Miles composed his face into the sort of stern expression his father had never possessed, choosing instead to channel the austere gaze of his instructors.
There had to be some advantages to attending Eton beyond the memorization of Virgil.
Miss Haskett continued to stare at him, and unease trickled through Miles. Did Miss Haskett’s scrutiny need to be so unwavering? Miles was certain there had once been greater space between them, not that the coach could be described as expansive. Perhaps the Scottish owners had desired to economize, or perhaps the Scottish were narrower-hipped than their English counterparts, owing to the prevalence of inedible dishes such as haggis and black pudding.
Miss Haskett’s charges still seemed affected by his presence, judging from their glazed eyes.
Miles directed his vision downward.
Perhaps pushin
g his arms against his chest emphasized the broadness of said chest or the muscular form of his arms. Indeed, some women might even find his stony expression appealing, bequeathing him with mystery.
“The coach driver informed us there will be another stop before we reach the coast.” Miss Haskett gazed meaningfully at him. “Wouldn’t it be pleasant to partake in some repast at the posting inn?”
“Well…” Miles was perhaps hungry—not that he would confide that to Miss Haskett.
“We can all dine together!” Miss Theodora Fitzroy clapped her hands.
“Lord Worthing is a baron,” Miss Haskett replied. “He is a man of much importance and may be reluctant to dine with ladies who have not even debuted yet.”
“Oh,” the chits’ gleeful expressions rearranged themselves to something resembling devastation.
“Though perhaps…” Miss Haskett leaned nearer him, and a thick floral scent invaded his nostrils. There could be no earthly reason for the scent of roses to be quite so potent in this tiny carriage, all the way in the Highlands in the middle of January. She tossed her head. “The baron likely favors dining with me.”
“As a matter of fact—” Miles doubted the propriety of having the gap between them be so thoroughly narrowed and edged nearer the window.
“You can regale me with stories of your adventures.”
“Well…” He strove to find an excuse to dine alone.
“Do you not adore posting inns?” Miss Haskett remarked. “Especially in this region. They are always so…empty.”
Miles firmed his expression.
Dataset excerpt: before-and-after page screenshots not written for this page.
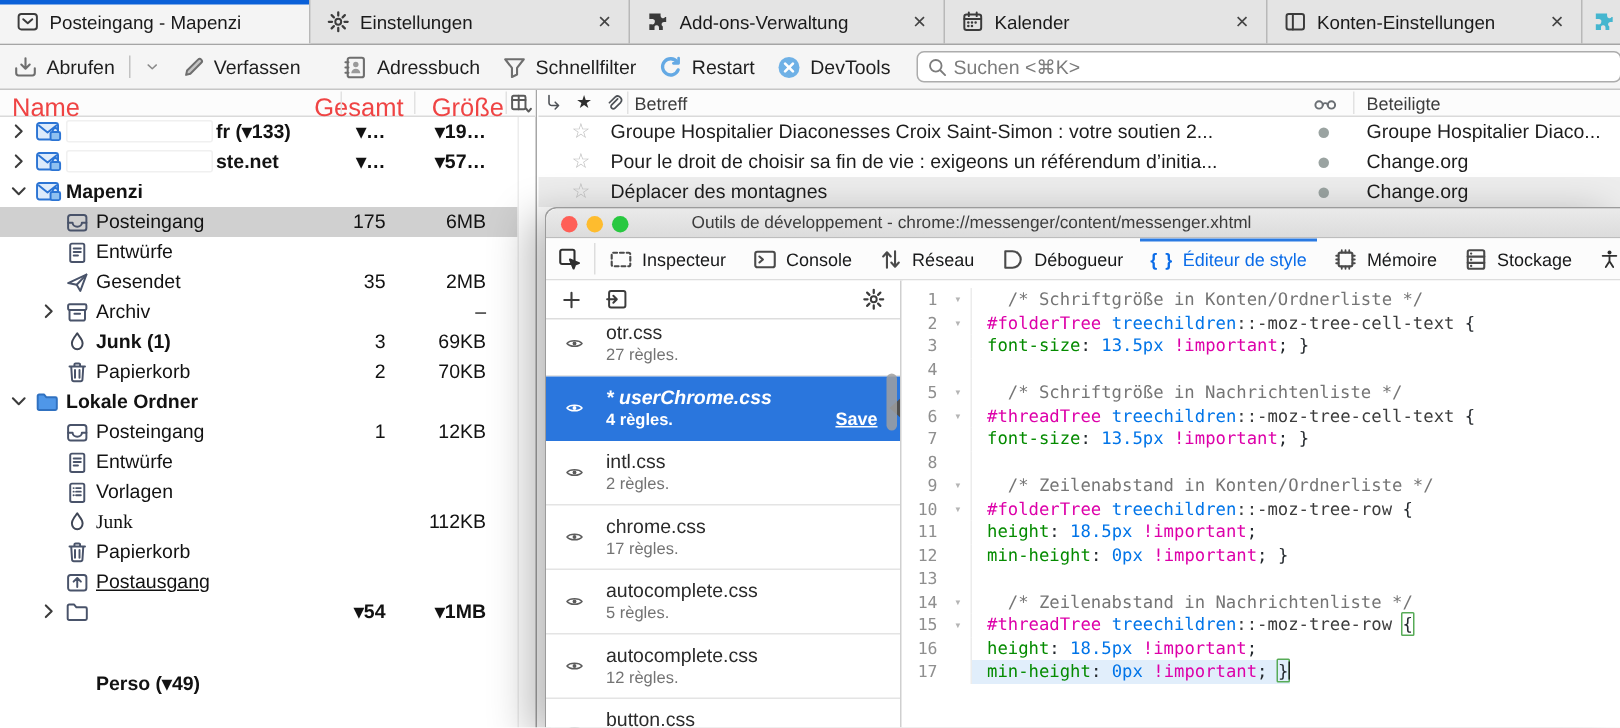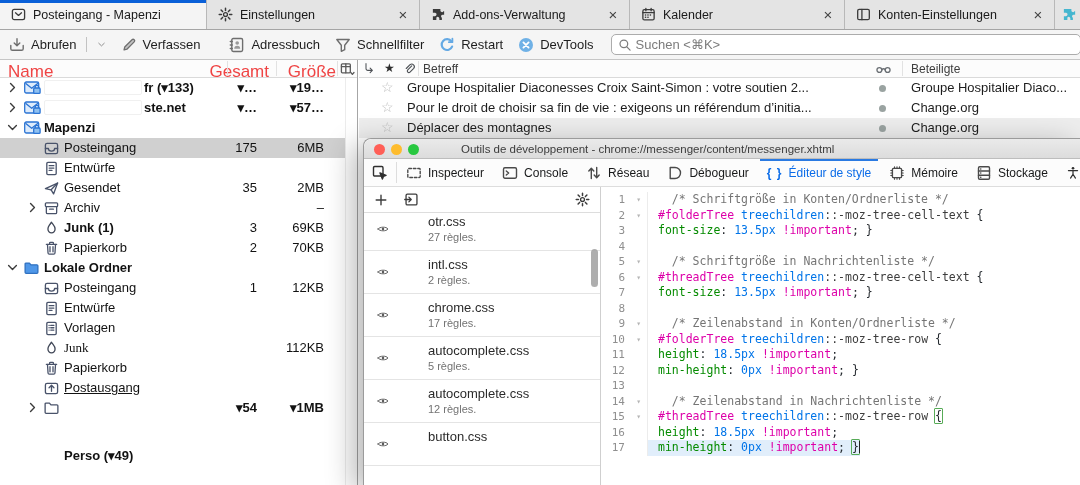--- a/index.html
+++ b/index.html
@@ -116,7 +116,7 @@
     padding:0 10px;gap:16px;color:#3c3c3c}
   #sehead .spacer{flex:1}
   #sefiles{margin-top:-5px}
-  .file{position:relative;height:43px;padding:5px 0 0 64px;border-bottom:1px solid #e4e4e4;
+  .file{position:relative;height:43px;padding:5px 0 0 40px;border-bottom:1px solid #e4e4e4;
     color:#2b2b2b}
   .file .ic.eye{position:absolute;left:11px;top:50%;transform:translateY(-50%);color:#5c5c5c}
   .fname{font-size:13px;line-height:17px;white-space:nowrap;overflow:hidden}

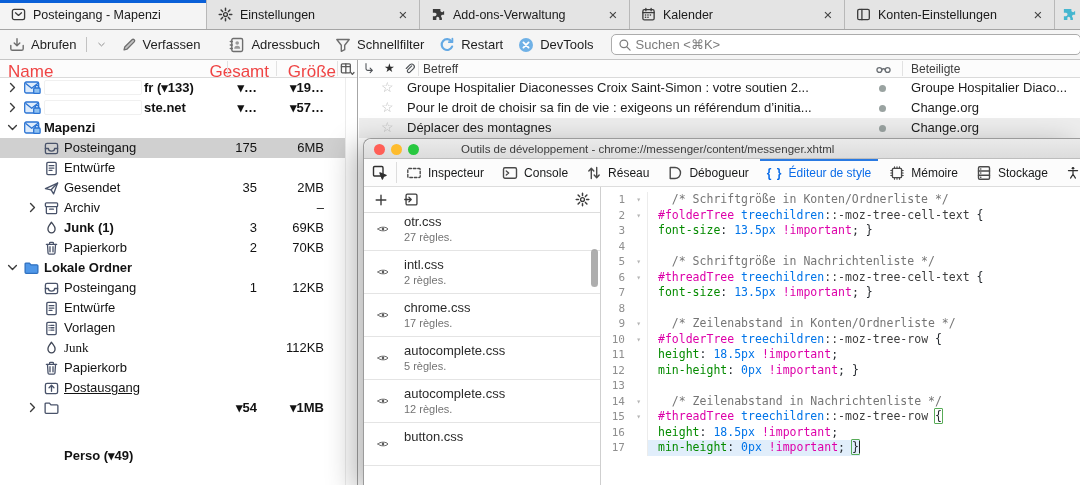--- a/index.html
+++ b/index.html
@@ -738,6 +738,17 @@
     <div class="frules">27 règles.</div>
 
   </div>
+          <div class="file sel">
+    <span class="ic eye">
+              <svg width="16" height="12" viewBox="0 0 16 16" fill="none" stroke="currentColor" stroke-width="1.3" stroke-linecap="round" stroke-linejoin="round">
+                <path d="M1.3 8C3.8 4.7 12.2 4.7 14.7 8 12.2 11.3 3.8 11.3 1.3 8Z"></path>
+                <circle cx="8" cy="8" r="1.7" fill="currentColor" stroke="none"></circle>
+              </svg>
+            </span>
+    <div class="fname">* userChrome.css</div>
+    <div class="frules">4 règles.</div>
+    <span class="savelink">Save</span>
+  </div>
           <div class="file">
     <span class="ic eye">
               <svg width="16" height="12" viewBox="0 0 16 16" fill="none" stroke="currentColor" stroke-width="1.3" stroke-linecap="round" stroke-linejoin="round">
Thank goodness for gloves. No need to for anyone to see blood rushing to his wrists before he clenched them.
He knew what this woman desired.
She wanted him to take her to such a room—and then be discovered by her charges.
He scowled. He refused to be compromised. That was something that happened to other aristocrats.
He was a former war correspondent. Perhaps now there was no use for him to work abroad, but one day there would be.
The chits chattered on, and eventually the coach slowed and pulled into the posting inn.